Her story begins with a sense of urgency, however, in Tucson, where she had spent half her life, and her children the whole of theirs. As she became more aware of the larger issues she explores in her book, Animal, Vegetable, Miracle: A Year of Food Life — including the elaborate environmental cost of the global food chain — she came to perceive this great American city as a kind of space station, utterly dependent on the outside world for its most basic needs. And after three consecutive years of drought, she felt she was staring global warming in the face. “Like rats leaping off the burning ship,” her family moved to a farm in Appalachia to land that could feed them.
There is an irony in the fact that Barbara Kingsolver’s move to a simpler, sustainable life required a certain level of social and economic privilege, just as the ostensibly back-to-basics idea of organic food remains beyond the range of choice and budget of many. For me, the adventure related in her book — of giving her family’s life over to planning, planting, weeding, cooking, freezing, storing, and harvesting both plants and animals — appears immediately impracticable in light of another “drought” in American life and in my own, a drought of time.
Kingsolver helps put this into perspective by reminding me that the cheap and easy habits we take for granted — lettuce for salad all year round, strawberries in January — began as luxuries for the very rich.

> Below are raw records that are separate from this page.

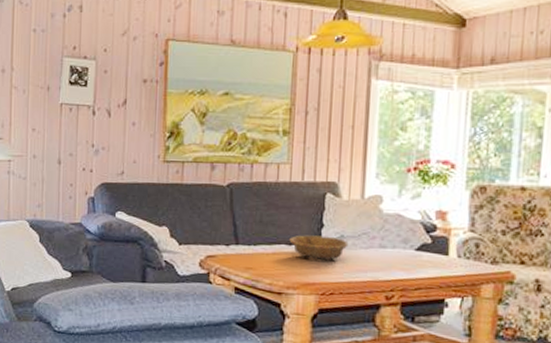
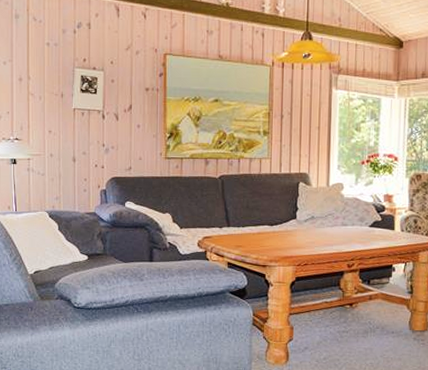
decorative bowl: present [289,235,349,261] -> none [271,217,318,238]

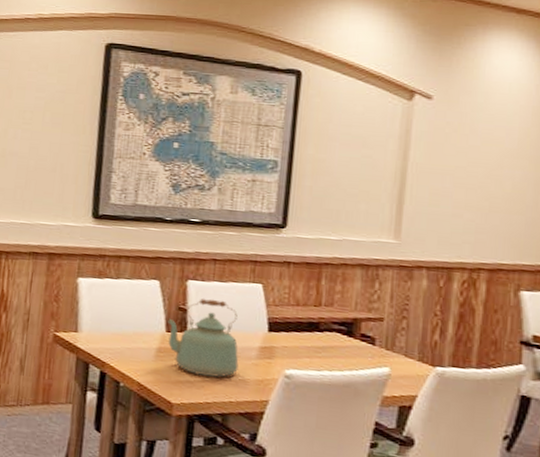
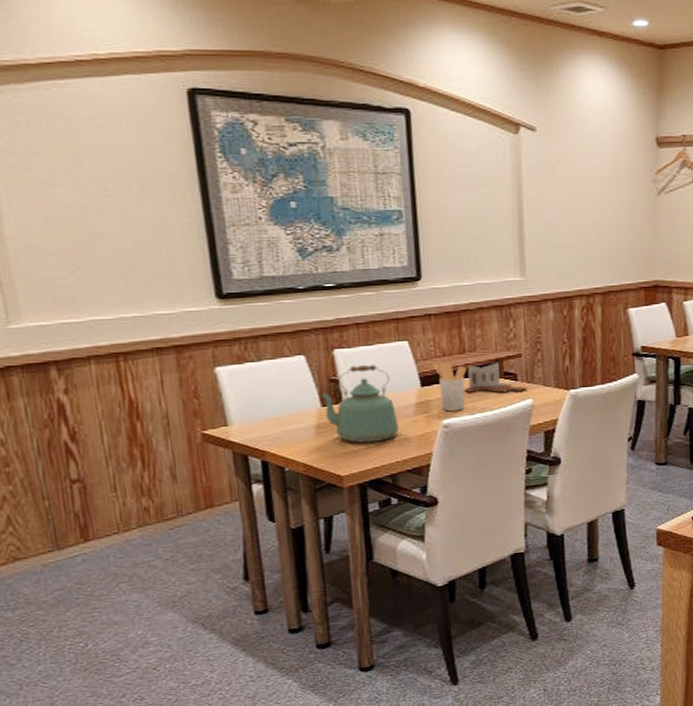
utensil holder: none [284,310,320,364] -> present [433,362,467,412]
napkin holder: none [313,319,385,358] -> present [464,362,527,393]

What her family did for a year, living off what they could grow and raise on the land around them, is the way most human beings have lived forever and many in the world still do.
The real irony is that the way most Americans eat is elite in the extreme. This is hard to grasp, as the crops behind some of the cheapest, easiest staples of American life — including that ubiquitous high fructose corn syrup — are underwritten by government funding. The real costs of much of our food do not turn up itemized in our grocery bills, but hidden in our taxes. And then there are, of course, the environmental costs, harder still to see and calculate and that we confer as a debt to our children. Some people give up meat, Barbara Kingsolver says; she has given up bananas, no longer willing to live with the fossil fuel footprint that is necessary to bring them all the way to her in Virginia.
But this conversation, which you can hear in the audio link at the top of the page, is not really about what we have to give up. The U.S. culture has fallen into “the language of sin,” Kingsolver says, when it comes to discussing changed eating habits. We steel ourselves to replace what is bad for us with what is good for us; we grit our teeth and enter the realm of sacrifice and penance. What surprised Kingsolver most in her year of local eating was how pleasant it was for her whole family, really, once they had retrained what felt like habit. They became focused in the most practical, daily way not on what they did not have, but on what they had — what was in season, what the garden was yielding plenty of today. It became, she says, a long exercise in gratitude.
I’m very aware that the details of my life — including the northern climate of the place I inhabit — limit my ability to follow Barbara Kingsolver’s experiment in totally local eating. But since this conversation I have begun to frequent the farmer’s market for the first time in my life. I planted a vegetable garden last summer and made pesto from basil I grew. I tossed my own home-grown lettuce, and watched tiny green tomatoes bud with the rapture of an expectant mother. I’m living some new questions about food life now, to paraphrase Rilke; as Barbara Kingsolver might say, I’m getting it a bit more right. And I’m delighting in the truth of my favorite line in Animal, Vegetable, Miracle: “Food is the rare moral arena in which the ethical choice is generally the one more likely to make you groan with pleasure.”